La sutileza que diferencia tener y ser lingüísticamente es en lo que se refiere a la discapacidad más significativa de lo que aparenta y no me parece un nuevo episodio de mojigatería lingüística. La corrección política es una pesadez porque pretende disfrazar lingüísticamente aquello que no quieren que veamos, pero aquí estamos hablando de la corrección lingüística, que atiende a dar con inteligencia el nombre exacto a las cosas. Ese nombre exacto ha tardado en lograrse, bien es cierto, y ni siquiera hoy es unánime: junto con el sintagma persona con discapacidad circulan otras formas, algunas de ellas aceptadas dentro de los colectivos, que resultan poco claras a oídos de las personas sin discapacidad; tal es el caso de diversidad funcional o de la etiqueta capacidades diferentes.
El sintagma persona con discapacidad está refrendado por nuestra tradición jurídica; la Ley de Dependencia de 2006 lo incluyó y señaló la necesidad de evitar el término minusválido; hay una Ley General de Discapacidad de 2013 donde no aparece ni una sola vez la palabra discapacitado.
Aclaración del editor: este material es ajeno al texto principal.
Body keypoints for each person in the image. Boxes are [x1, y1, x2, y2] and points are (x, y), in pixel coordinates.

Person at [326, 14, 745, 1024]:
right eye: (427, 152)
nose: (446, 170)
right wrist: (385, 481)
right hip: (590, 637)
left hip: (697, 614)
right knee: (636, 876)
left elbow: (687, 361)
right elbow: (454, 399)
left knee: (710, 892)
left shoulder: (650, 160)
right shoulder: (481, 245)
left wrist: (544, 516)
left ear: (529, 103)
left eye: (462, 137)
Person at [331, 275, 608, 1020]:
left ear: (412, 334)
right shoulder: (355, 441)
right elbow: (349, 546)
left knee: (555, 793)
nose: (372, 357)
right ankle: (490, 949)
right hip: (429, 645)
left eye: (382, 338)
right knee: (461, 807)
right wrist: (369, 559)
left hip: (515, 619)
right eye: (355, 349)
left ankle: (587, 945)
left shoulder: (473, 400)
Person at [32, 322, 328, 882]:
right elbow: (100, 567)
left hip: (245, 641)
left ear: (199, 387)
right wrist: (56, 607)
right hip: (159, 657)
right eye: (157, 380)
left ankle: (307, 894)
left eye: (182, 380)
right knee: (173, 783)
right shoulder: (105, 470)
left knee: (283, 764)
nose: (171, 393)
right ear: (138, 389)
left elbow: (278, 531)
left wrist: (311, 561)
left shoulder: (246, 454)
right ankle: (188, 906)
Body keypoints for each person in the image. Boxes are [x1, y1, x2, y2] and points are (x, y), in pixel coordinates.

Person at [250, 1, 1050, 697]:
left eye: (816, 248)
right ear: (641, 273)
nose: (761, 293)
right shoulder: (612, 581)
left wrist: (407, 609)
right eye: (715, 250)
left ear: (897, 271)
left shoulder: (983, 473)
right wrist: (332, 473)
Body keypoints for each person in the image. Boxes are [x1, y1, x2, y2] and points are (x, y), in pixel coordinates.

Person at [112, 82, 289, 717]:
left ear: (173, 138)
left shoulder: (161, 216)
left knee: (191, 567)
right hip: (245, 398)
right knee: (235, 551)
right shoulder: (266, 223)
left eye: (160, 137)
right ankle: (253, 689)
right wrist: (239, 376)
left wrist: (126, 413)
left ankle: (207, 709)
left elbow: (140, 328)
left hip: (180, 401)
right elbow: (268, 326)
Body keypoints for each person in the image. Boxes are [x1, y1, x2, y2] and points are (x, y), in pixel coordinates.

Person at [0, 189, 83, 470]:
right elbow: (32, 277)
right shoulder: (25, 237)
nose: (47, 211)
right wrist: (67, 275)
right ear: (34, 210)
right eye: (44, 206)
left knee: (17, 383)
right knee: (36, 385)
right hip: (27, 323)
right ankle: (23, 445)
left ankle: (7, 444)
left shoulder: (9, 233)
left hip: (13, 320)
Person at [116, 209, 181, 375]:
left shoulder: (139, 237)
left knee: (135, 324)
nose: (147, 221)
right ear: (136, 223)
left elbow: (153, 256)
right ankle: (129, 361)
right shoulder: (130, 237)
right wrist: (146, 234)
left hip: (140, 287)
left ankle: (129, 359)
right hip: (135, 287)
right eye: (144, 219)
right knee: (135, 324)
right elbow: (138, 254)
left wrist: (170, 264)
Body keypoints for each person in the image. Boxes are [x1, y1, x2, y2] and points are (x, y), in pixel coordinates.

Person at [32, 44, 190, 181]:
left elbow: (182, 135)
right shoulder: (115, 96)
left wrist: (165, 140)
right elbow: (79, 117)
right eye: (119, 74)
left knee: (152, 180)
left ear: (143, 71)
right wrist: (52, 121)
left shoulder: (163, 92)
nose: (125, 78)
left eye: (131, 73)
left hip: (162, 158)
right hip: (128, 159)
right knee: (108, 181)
El reciente informe de la Real Academia Española se centra en contestar a la cuestión planteada por la vicepresidenta: la posibilidad de cambiar la forma lingüística de la Constitución Española para dar cabida al lenguaje inclusivo. En sus más de 150 páginas, tal informe es una respuesta sensata a la cuestión del sexismo, que no condena que alguien quiera desdoblar, pero tampoco impone al texto legal un empleo que de momento no está extendido en el uso común y prestigiado que la RAE describe. El informe atiende también a algo por lo que el Gobierno no preguntó de forma explícita, pero que despierta una sensibilidad unánime: en el artículo 49 de nuestra Carta Magna se habla de la “integración de los disminuidos”, que la RAE propone reemplazar por los discapacitados.
A diferencia de los desdobles del lenguaje inclusivo, que tan difíciles resultan para la lengua cotidiana, hablar de personas con discapacidad o que tienen una discapacidad frente a discapacitados no es una cuestión de morfología (o sea, interna a la palabra, como sí lo es andaluces y andaluzas) sino de léxico. En general, los cambios lingüísticos se difunden rápidamente si se trata de palabras, mientras que las innovaciones morfológicas son más difíciles de generalizar. Seguramente no hay particular impedimento para que en el lenguaje común y periodístico adoptemos el sintagma persona con discapacidad y no es una barbaridad pedir que, llegado el momento, se cambie ese disminuidos de la Constitución por personas con discapacidad, por coherencia con lo que circula en otros textos legales.
Esto no es seguramente ni lo primero ni lo más urgente en la agenda de reivindicaciones que demandan los colectivos de personas con discapacidad, pero sí es lo único que, como filóloga, puedo hacer desde esta tribuna que, en sustancia, quiere ser un espacio desde el que acercar la lengua a la sociedad.
Lola Pons Rodríguez es catedrática de Historia de la Lengua en la Universidad de Sevilla.